Ransom Cartel, Reveton ransomware owner arrested, charged in US

Belarusian-Ukrainian national Maksim Silnikau was arrested in Spain and is now extradited to the USA to face charges for creating the Ransom Cartel ransomware operation in 2021 and running a malvertising operation from 2013 to 2022.

The threat actor operated under the aliases "J.P. Morgan," "xxx," and "lansky" on Russian-speaking hacking forums, where he allegedly promoted the cybercrime operations.

The authorities unsealed two separate indictments: one for the District of New Jersey regarding the malvertising operation and one for the Eastern District of Virginia regarding the Ransom Cartel operation.

Co-conspirators Volodymyr Kadariya, a Belarussian and Ukrainian national, 38, and Andrei Tarasov, a Russian national, 33, were also charged for their role in the malvertising operation.

"These conspirators are alleged to have operated a multiyear scheme to distribute malware onto the computers of millions of unsuspecting internet users around the globe," said US Attorney Philip R. Sellinger for the District of New Jersey. "To carry out the scheme, they used malicious advertising, or 'malvertising', to trick victims into clicking on legitimate-seeming internet ads."

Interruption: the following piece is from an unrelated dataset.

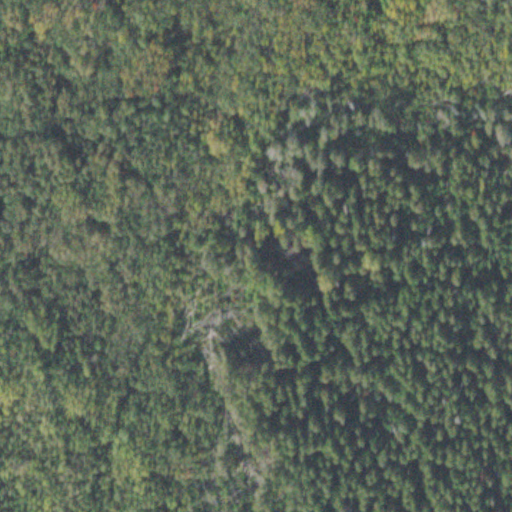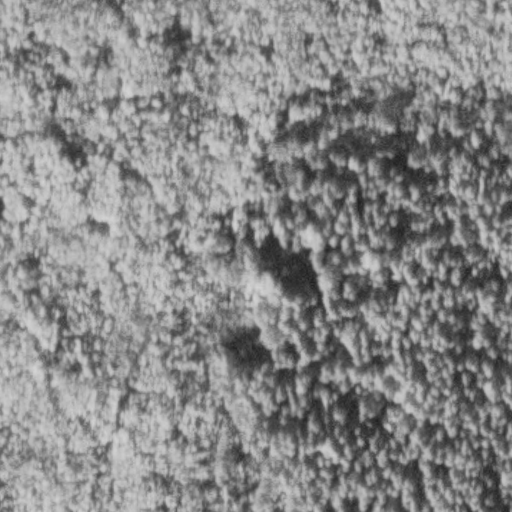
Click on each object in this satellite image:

The UK's National Crime Agency announced today that Silnikau was arrested in Spain on July 18, 2023.

An international operation coordinated by the NCA has resulted in the arrest and extradition of a man believed to be one of the world's most prolific Russian-speaking cybercrime actors.

An international operation coordinated by the NCA has resulted in the arrest and extradition of a man believed to be one of the world’s most prolific Russian-speaking cybercrime actors. FULL STORY https://t.co/kgPdMAwqPZ pic.twitter.com/MVjRLco55R

— National Crime Agency (NCA) (@NCA_UK) August 13, 2024

The Ransom Cartel operation

Ransom Cartel is a ransomware operation that launched in December 2021, sharing extensive code similarities with the REvil family.

The lack of strong obfuscation prompted analysts to assume that it was the creation of a core member who was missing the obfuscation engine found in REvil rather than a reboot/rebrand from the same team of cyber criminals.

According to the indictment, Silnikau created and administrated Ransom Cartel, managing the "ransomware-as-a-service" operation and recruiting other cybercriminals from Russian-speaking forums to participate in attacks.

He also negotiated with "initial access brokers" (IABs) who provided access to compromised corporate networks, managed communications with victims, and handled ransom payments.

Silnikau also transferred ransom payments through cryptocurrency mixers to obscure the money trail and complicate law enforcement efforts, clearly holding a central role in the operation.

Reveton ransomware

The NCA also states that Silnikau was behind the notorious Reveton trojan, a Windows malware that locked users out of the operating system until a ransom was paid.

The malware launched in 2011 and pretended to be law enforcement locking a computer due to the detection of child pornography and copyrighted material.

To gain access to the computer, victims were required to send a ransom via MoneyPak, PaySafeCard, or other online payments.

The malware predominantly impersonated law enforcement agencies from the United Kingdom and the USA.

Between 2012 and 2014, Reveton was sold to other cybercriminals who heavily distributed it through sites compromised with exploit kits.

The NCA reports that the Reveton operation generated $400,000 between 2011 and 2013.

The operation's success also spurred other cybercriminals to launch similar lockers, such as the Urausy and Harasom Ransomware families, which were, in many cases, indistinguishable from Reveton.

Malvertising operation

The defendant is also suspected of orchestrating and executing a large-scale malvertising scheme from October 2013 to March 2022.

His primary responsibilities included developing and distributing malicious advertisements that appeared legitimate but redirected users to sites containing Internet Explorer exploit kits, malware, scareware, and online scams.

Specifically, the operation distributed the following:

• Angler Exploit Kit (AEK): Designed to exploit flaws in web browsers and plugins to deliver additional payloads on the compromised devices.
• Locker malware: A kind of ‘lite’ ransomware tool that prevents the victim from accessing their data, often demanding a payment to restore access.
• Scareware: Deception tools that alleged infections on the victims’ computers via forged alerts, prompting them to download harmful software or provide personal information to the cybercriminals.

Silnikau used various online aliases and fake companies to deceive the abused advertising platforms and was directly involved in selling access to devices compromised via this scheme.

Additionally, he collaborated on developing and maintaining technical infrastructure, such as Traffic Distribution Systems (TDSes), to manage and target their malicious campaigns more effectively.

Maksim Silnikau faces significant legal consequences based on the charges in both indictments, including imprisonment sentences for wire fraud, computer fraud, computer fraud and abuse, aggravated identity theft, and access device fraud.

Silnikau could potentially face a sentence exceeding 100 years in prison if convicted on all charges, though the sentencing time is typically much shorter due to the sentences being served concurrently.